■ **Texte cité**
----

Depuis plus de 20 ans, Joséphine Kouadio s’investit dans l’alphabétisation des personnes adultes. Celle qui assure la présidence de la centaine de centres d’alphabétisation installés à travers la commune de Cocody était l’invitée de la Rédaction de VoixVoie De Femme, ce vendredi 16 avril 2021.

Pourquoi êtes-vous spécialisée dans l’alphabétisation des personnes adultes ?

Depuis 1999, je suis dans l’alphabétisation. Aujourd’hui, je me rends compte que j’ai sauvé des vies. Parce que j’ai compris qu’alphabétiser un individu, surtout une femme, c’est éduquer une nation.

Pourquoi misez-vous plus sur les femmes que ces programmes pourraient être étendus à toutes les couches socioprofessionnelles ?

Aujourd’hui, l’alphabétisation a un visage féminin. Mais je suis d’accord avec vous, on ne devrait pas exclure les hommes. D’ailleurs, dans nos centres nous avons aussi des hommes, mais en nombre très réduit. Cela s’explique par le fait que les femmes déscolarisées sont les plus nombreuses. Ce sont elles qui sont le plus frappées par l’analphabétisme. Nos coutumes n’ont pas toujours encouragé la scolarisation de la jeune fille comme on le voit aujourd’hui. Vous verrez que la plupart de ces femmes sont des femmes de ménages, des servantes. C’est pourquoi nous encourageons tous les patrons a envoyer leurs filles de ménages dans nos centres.

----

■ **Entrées fournies**
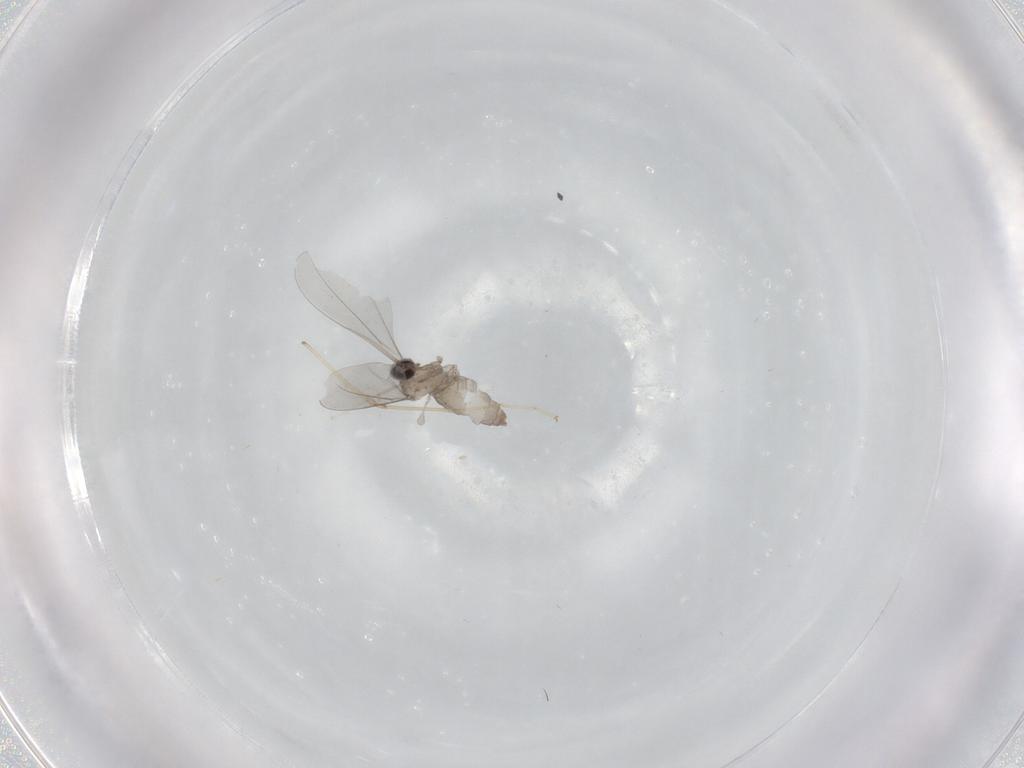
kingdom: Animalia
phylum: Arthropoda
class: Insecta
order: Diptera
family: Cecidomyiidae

----

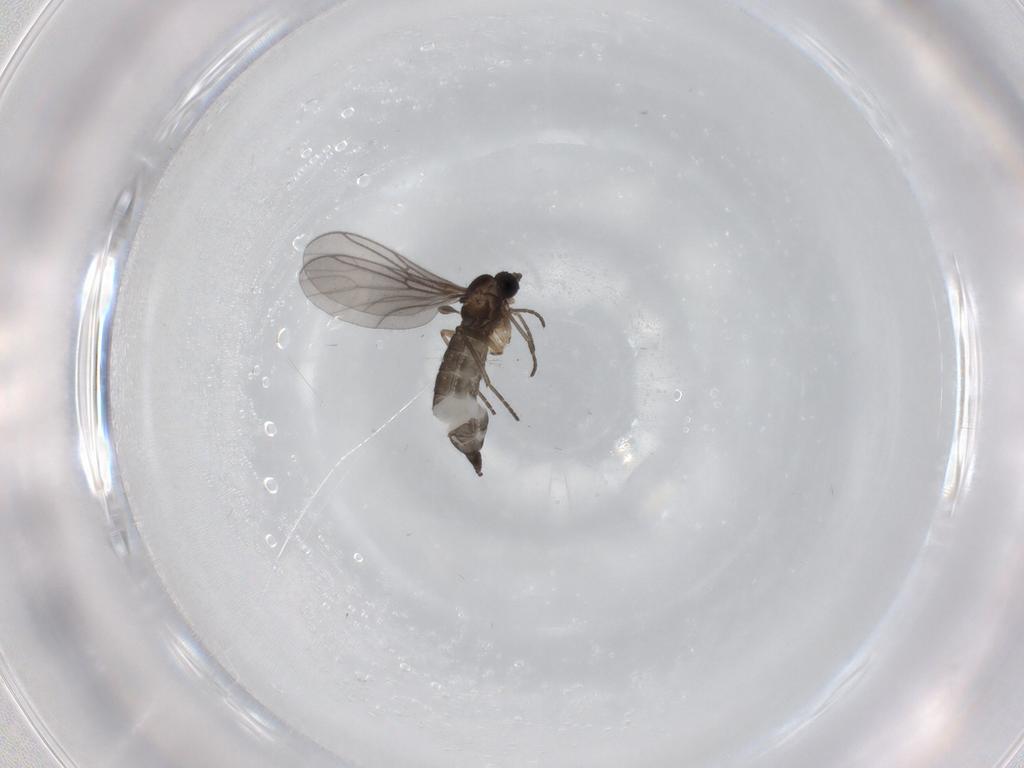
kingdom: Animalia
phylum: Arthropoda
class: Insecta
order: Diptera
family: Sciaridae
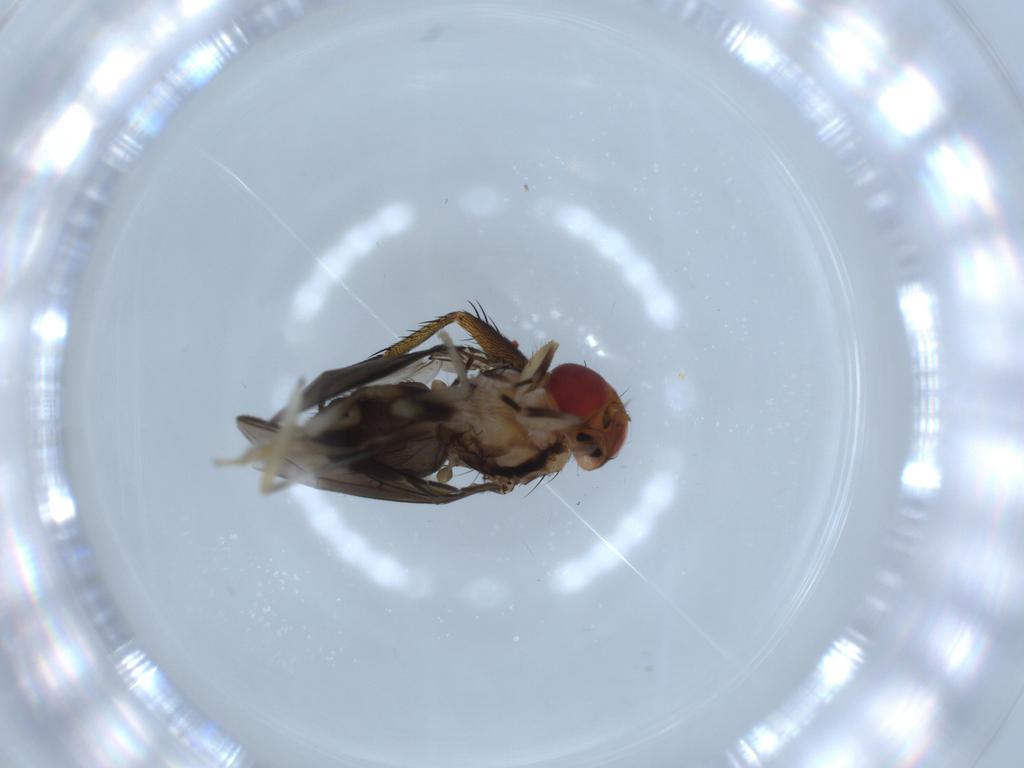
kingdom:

----

■ **Consignes**
1) Répondez à ces questions sur l'entretien consacré à l'alphabétisation :
(a) Depuis quelle année Joséphine Kouadio travaille-t-elle dans l'alphabétisation ?
(b) Dans quelle commune sont installés les centres d'alphabétisation qu'elle préside ?
(c) Qui encourage-t-elle les patrons à envoyer dans ses centres ?
2) Reproduisez à l'identique le passage de l'entretien sur l'alphabétisation qui commence par "Pourquoi êtes-vous spécialisée" et se poursuit jusqu'à "éduquer une nation.".
3) Poursuivez l'entretien sur l'alphabétisation au point où il s'arrête.
Le matériel n'a aucun rôle dans cet exercice.

■ **Corrigé de l'exercice**
1)
(a) Depuis 1999.
(b) Dans la commune de Cocody.
(c) Leurs filles de ménages.

2)
Pourquoi êtes-vous spécialisée dans l’alphabétisation des personnes adultes ?

Depuis 1999, je suis dans l’alphabétisation. Aujourd’hui, je me rends compte que j’ai sauvé des vies. Parce que j’ai compris qu’alphabétiser un individu, surtout une femme, c’est éduquer une nation.

3)
Quand vous soutenez que vous avez sauvez des vies, pouvez-vous donner des exemples ?

Les exemples sont légion. J’ai encadré des filles qui sont aujourd’hui instruites et qui sont rentrées dans la vie active. Vous trouvez parmi elles des infirmières, des sages-femmes, des fonctionnaires. Je peux citer l’exemple de cette apprenante dont je suis fière aujourd’hui qui travaille dans une grande entreprise de communication. Elle était déjà âgée quand elle a obtenu le CEPE. Elle a persévéré pour obtenir le BEPC dans nos centres, Bac, puis le BTS. Ça fait plaisir de voir tout ça. Je suis fière d’avoir sauvé des vies.

Où trouve-t-on vos centres ?

Nos centres se créent dans les établissements publics ou privés. Nous avons environ 118 centres dans les 13 communes d’Abidjan. Nous avons deux heures de cours par jour selon les prescriptions de l’Unesco.   

Quel est ne niveau de fréquentation de vos centres ?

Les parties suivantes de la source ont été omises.